Hayssam El Jammal, stratège discret et primus inter pares
Récompensé par le Prix du Leadership Industriel au Cameroun, le PDG Hayssam El Jammal a reçu son trophée des mains du gouverneur de la BEAC. Ce fils de commerçants, arrivé à Douala dans les années 1990, cultive un goût prononcé pour la sobriété médiatique. Pour autant, ses chiffres parlent : plus de 200 milliards de FCFA d’investissements cumulés et une capitalisation sociale portée de 20 à 25 milliards en 2024. La Cobac vient d’ailleurs de classer Prometal « Entreprise de grand standing et d’importance nationale », un label rarement accordé à un acteur non financier. « Je suis flatté, mais c’est surtout un appel à intensifier nos efforts pour industrialiser la sous-région », a-t-il confié, le visage impassible, aux journalistes rassemblés.
La sidérurgie au cœur de la souveraineté économique camerounaise
Au-delà des trophées, le groupe déroule une vision articulée autour de la substitution aux importations. Les études de faisabilité de PROALU, unité intégrée de transformation bauxite–alumine–aluminium de 88 milliards de FCFA, sont en phase terminale. En parallèle, un cluster sidérurgique dédié au minerai de fer est envisagé dans l’enceinte portuaire de Kribi. Ces projets, s’ils se concrétisent, réduiront la dépendance aux intrants importés, donnant corps à l’ambition présidentielle d’industrialisation lourde. Dans un contexte où la volatilité des chaînes d’approvisionnement internationales a été mise en lumière par la pandémie puis par les tensions maritimes en mer Rouge, cette orientation n’est pas anecdotique.
Enjeux réglementaires et diplomatie économique régionale
Le succès de Prometal n’échappe cependant pas aux impératifs de gouvernance. La récente révision des textes de la CEMAC sur la concurrence impose une vigilance accrue face aux positions dominantes. Des voix, à Libreville comme à Bangui, redoutent un « effet d’éviction » pour les aciéries naissantes. Le ministère camerounais du Commerce assure que « la consolidation du tissu productif prime, tant que le marché reste compétitif ». En filigrane, Douala teste sa capacité à se poser en faiseur de normes industrielles régionales, un rôle longtemps dévolu à Abidjan ou Johannesburg.
Perspectives : du local au continental
L’intronisation de Prometal au panthéon de la Finance Week 2025 intervient alors que la ZLECAf entre dans sa phase opérationnelle.

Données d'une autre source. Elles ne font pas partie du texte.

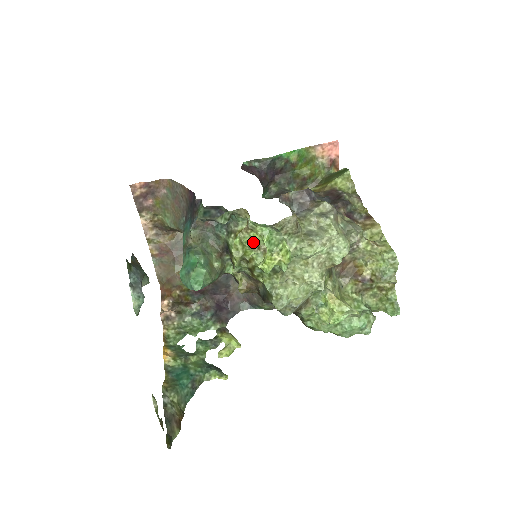
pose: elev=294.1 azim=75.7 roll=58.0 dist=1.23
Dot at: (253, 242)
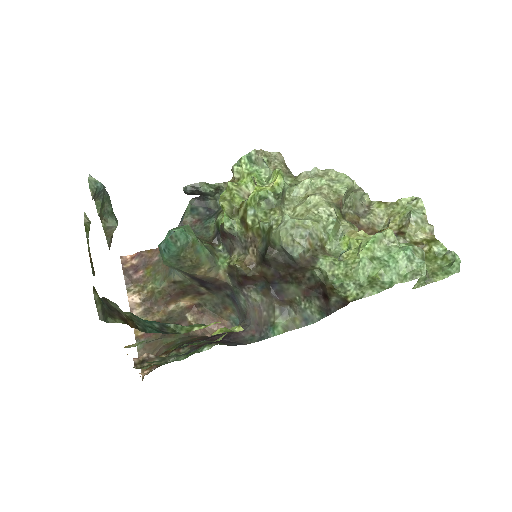
Dot at: (241, 186)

Selon la CEA, les besoins en acier du continent devraient dépasser 50 millions de tonnes par an d’ici 2030. Dans cette perspective, la capacité de Prometal à exporter des produits conformes aux standards ASTM et ISO pourrait faire du Cameroun une « petite Corée sidérurgique » de la région, pour reprendre l’expression d’un diplomate européen en poste à Yaoundé. Reste à savoir si l’accès à une énergie compétitive – facteur essentiel dans la métallurgie – suivra le rythme. Les discussions avec Eneo et la Sonatrel sur des contrats d’approvisionnement électriques à tarif préférentiel seront déterminantes.
Un double prix qui redéfinit les rapports de force industriels
Au terme de cette Finance Week, la double consécration de Prometal agit comme un signal politique autant qu’économique. Elle rappelle que la diversification productive, souvent invoquée dans les discours officiels, peut se matérialiser lorsque l’État, la finance et l’entrepreneuriat convergent. Si le Cameroun parvient à ancrer durablement cette dynamique, c’est toute la CEMAC – encore dépendante du brut, du cacao et du bois – qui pourrait se réinventer autour d’une chaîne de valeur métallique intégrée, à même de soutenir les infrastructures et la transition énergétique africaines.